- _TEXT PROVIDED_
Healthy salads needn’t be bland or wimpy. A taco salad with avocado-cilantro dressing is zesty, fun and nutritious, especially rolled up into a nostalgic glass container. And it makes for a picnic-friendly dish for Labor Day.
Thanks to ingredients like kidney beans and black-eyed peas, the salad boasts 27 grams of protein and 17 grams of fiber per serving. That’s more than half of the daily recommendation for each, based on 2,000 calories per day.
“As a vegetarian, I was pleased to see this recipe, which follows a recommended diet that emphasizes vegetables, fruits and legumes,” said Dr. Erin Michos, a cardiologist at Johns Hopkins Medicine in Baltimore. She is a member of the committee that wrote the 2019 prevention guidelines issued by the American College of Cardiology and American Heart Association.
“Beans are a high-fiber food that can help manage blood sugar levels and thus are preferred over many other starchy foods,” she said. “They’re also a good replacement for meat as a source of protein.”
Michos also praised the recipe’s mix of a little avocado and a lot of greens. Each serving contains 1 cup of greens – such as romaine lettuce, spinach or arugula – and one-fourth of a medium-size avocado.
“Avocado is extremely healthy, and it has good fats, but it’s also high in calories, so you have to eat it in moderation,” she said. “Leafy greens fill you up, and they’re both healthy and low-calorie, which is one reason why I’m a big fan of salads like this one.”

- _REQUIREMENT_
According to the taco salad text, how much protein does each serving of the salad provide?

- _DATA TO EXAMINE_

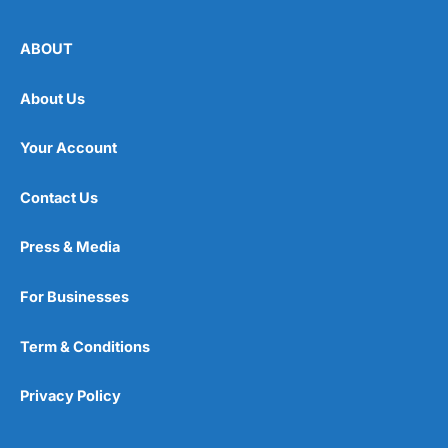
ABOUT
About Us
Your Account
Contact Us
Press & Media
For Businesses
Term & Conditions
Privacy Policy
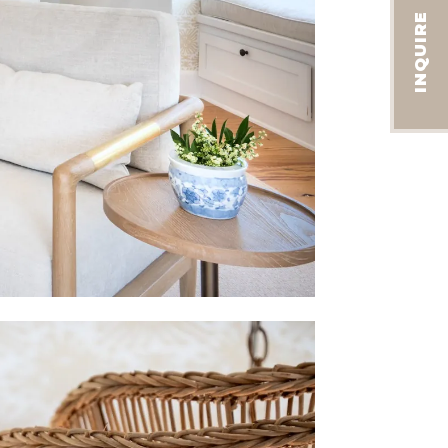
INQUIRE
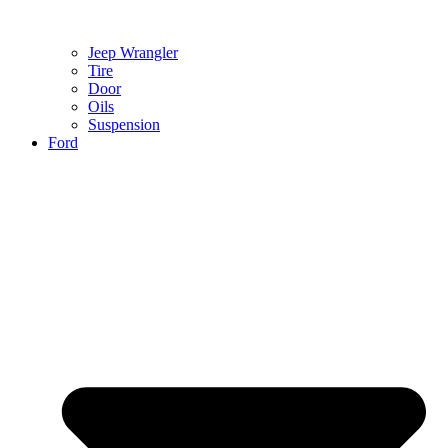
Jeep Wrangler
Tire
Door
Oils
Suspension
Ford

...

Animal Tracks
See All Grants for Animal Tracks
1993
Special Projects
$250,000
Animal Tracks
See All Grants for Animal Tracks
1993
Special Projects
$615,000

- _ANSWER BOX_
27 grams